La Piscina Mirabilis di Umberto Manzo è pittura nascosta ma quelle tele raccontano storie
la repubblica / 12 febbraio 2018
Studio Trisorio
Si vedono degli archi, la veduta prospettica di uno dei più bei monumenti antichi di Napoli, la Piscina Mirabilis.
Umberto Manzo è autore di una grande tela a tecnica mista che sarà esposta, che restituisce una visione delicata e informale di questo luogo mitico. Si vedrà insieme ad altri lavori nella importante personale che lo Studio Trisorio dedica all'artista di Ponticelli che ha scelto di lavorare a Rotondi, in provincia di Avellino, in un'area che viene considerata ormai una factory di artisti contemporanei (con lui, Luigi Mainolfi, i fratelli Perone, Eugenio Giliberti, Perino e Vele). Inaugurazione venerdì alle 19 (via Riviera di Chiaia, 215). La Piscina mirabilis è una veduta che nasconde l'architettura: «Un lavoro – racconta Umberto Manzo – che ho immaginato come un palinsesto. La superficie di fondo con un tratto molto leggero, quasi impercettibile, come il disegno originario che si scopre sotto lo strappo di un affresco sul quale navigano tanti frammenti colorati. Una forma materica pesante che vaga nello spazio pittorico». Il metodo dell'artista, che lo contraddistingue dagli esordi della sua carriera, è una tecnica specifica che lo vede ricavare usando il taglierino, tanti pezzi di tela che compongono storie spiega l'artista. «Non sono frammenti messi a caso, ma tracce di lavori precedenti che ritornano». Le sue sono storie stratificate, come le filze degli antichi documenti custoditi negli archivi storici. «Utilizzo fra la materiali molto sottili incollati su mate tele da rifodero, come quelle usate dai restauratori. Il risultato è un colore quasi naturale che appare acquerellato».

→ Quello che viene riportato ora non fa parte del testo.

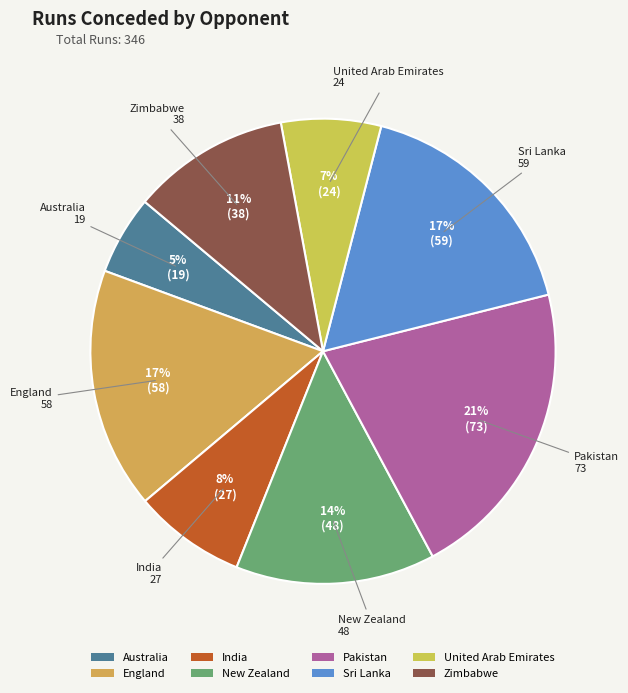

Is there any slice that represents more than half of the pie?

No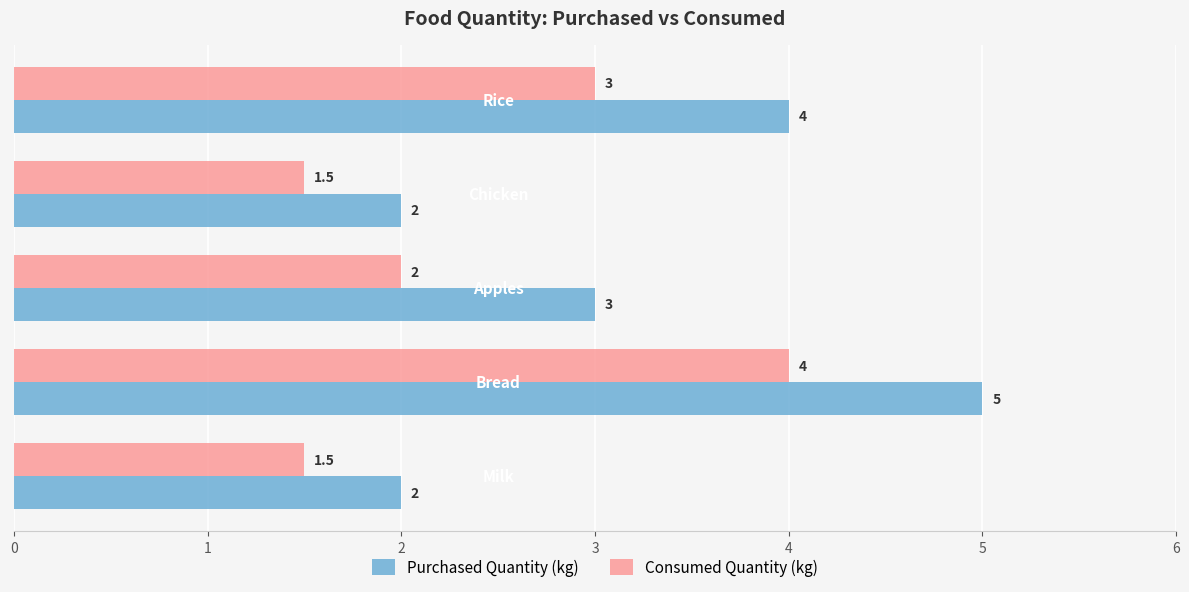

List the series in order of their peak value, lowest first.

Consumed Quantity (kg), Purchased Quantity (kg)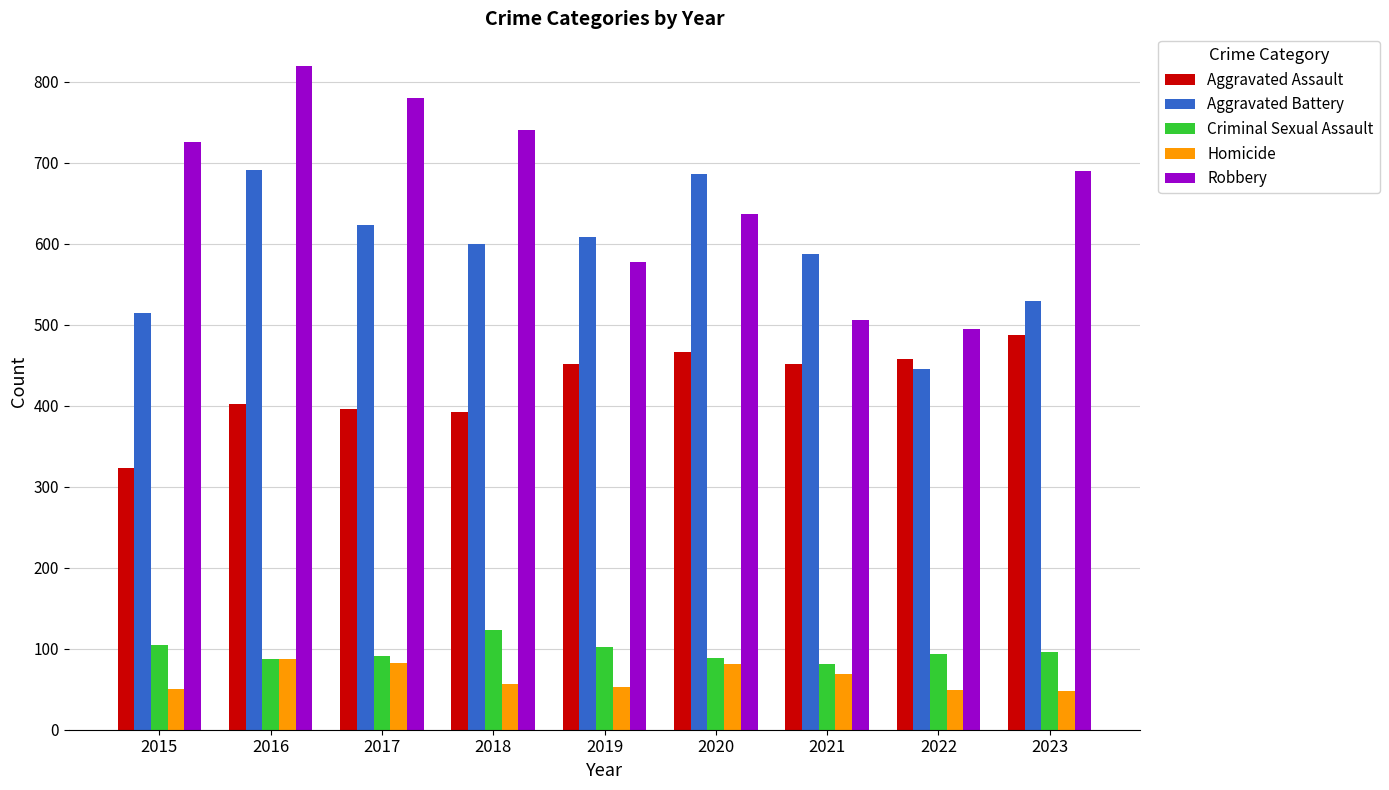

What is the highest value of the Aggravated Battery series?

691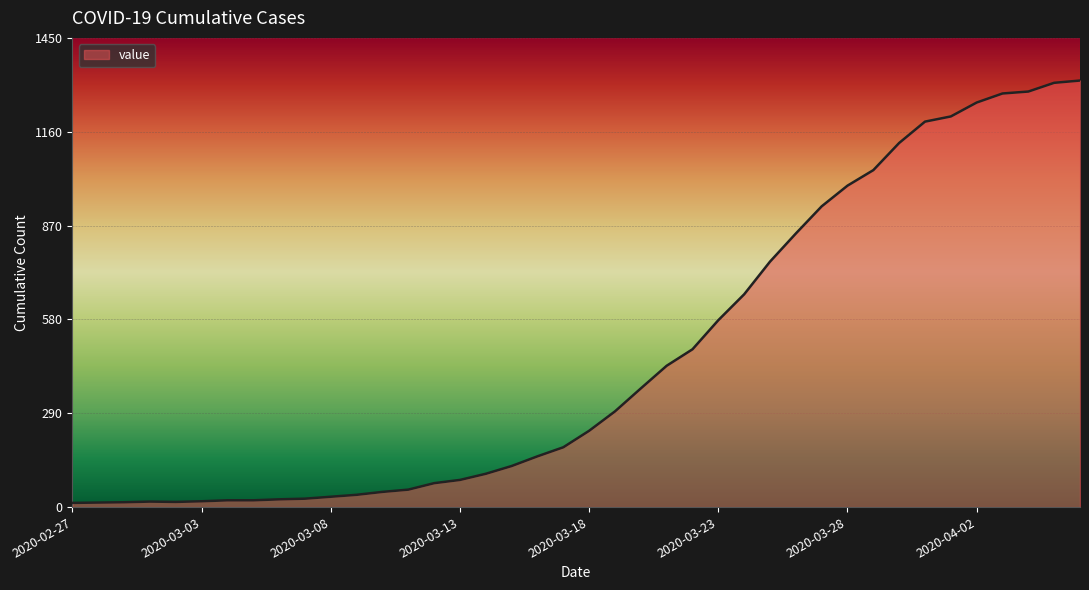

What is the difference between the maximum and minimum values?

1306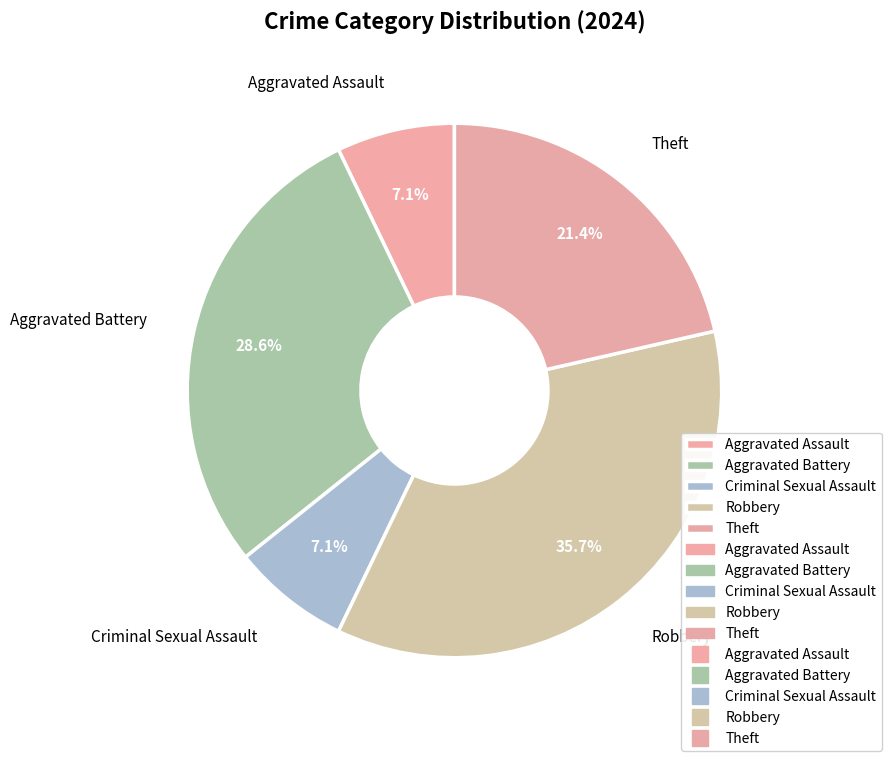

What portion of the pie excludes Aggravated Battery?

71.4%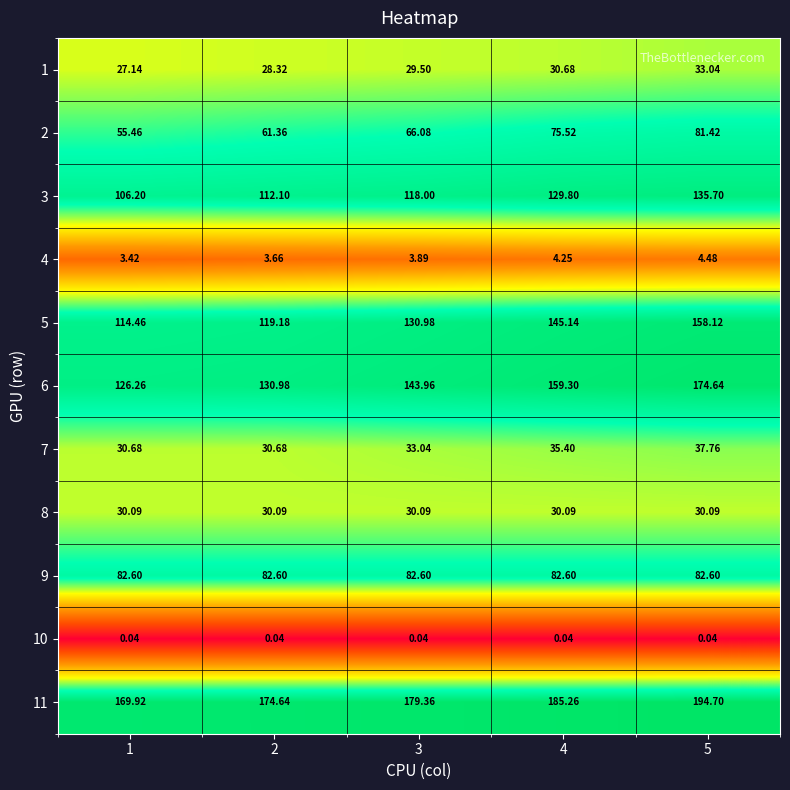

Is the value of 5 at 4 greater than the value of 2 at 4?

Yes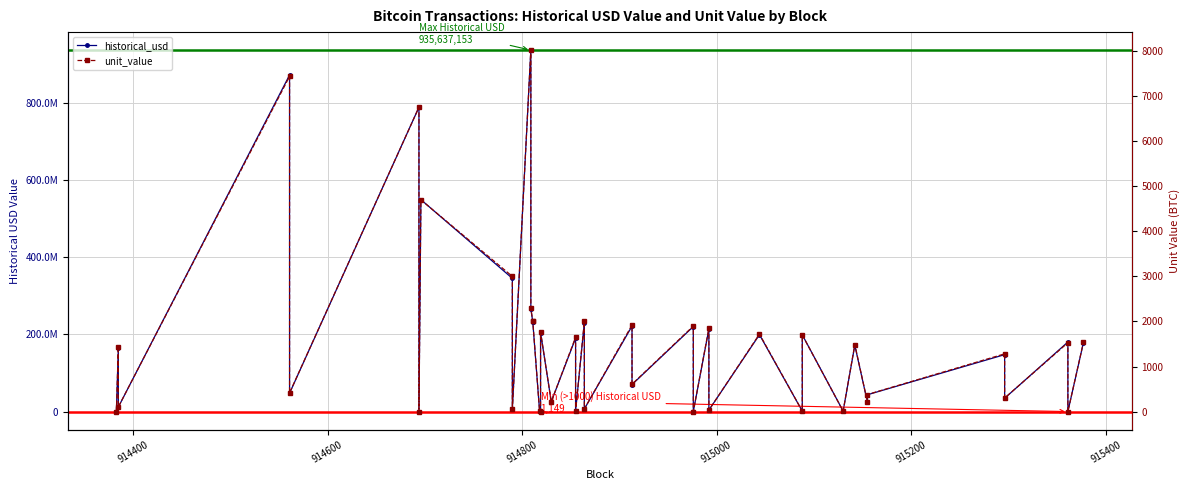

How many lines are shown in the chart?

2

In mostra, negli spazi di Laura e Lucia Trisorio, altri grandi lavori che rappresentano lo stile concettuale e rigoroso che è proprio di Umberto Manzo.
Tra le opere prodotte di recente, ma non esposte, un grande Anfiteatro di Pompei, "nascosto" fra la superficie della tela e la materia pittorica, di oltre tre metri: archeologia futuribile che diventa quasi spaziale. «Ripesco dalla storia delle immagini che mi piacciono. Più antico è il soggetto e più storia custodisce al suo interno», aggiunge l'artista. Nei prossimi mesi due sue opere entreranno in collezione al Museo di Capodimonte e al Madre. «La prima è la testa di una statua classica stratificata in un polittico di nove elementi di oltre due metri, mentre al Madre andrà un altro polittico in nove parti che nasconde più del solito il "sotto" della pittura. Se ci si avvicina si vede all'interno un'infinità di cose: i miei umori, sensazioni, passioni, è un archivio della memoria fatto anche di frammenti, che possono avere la stessa forza di un'opera intera».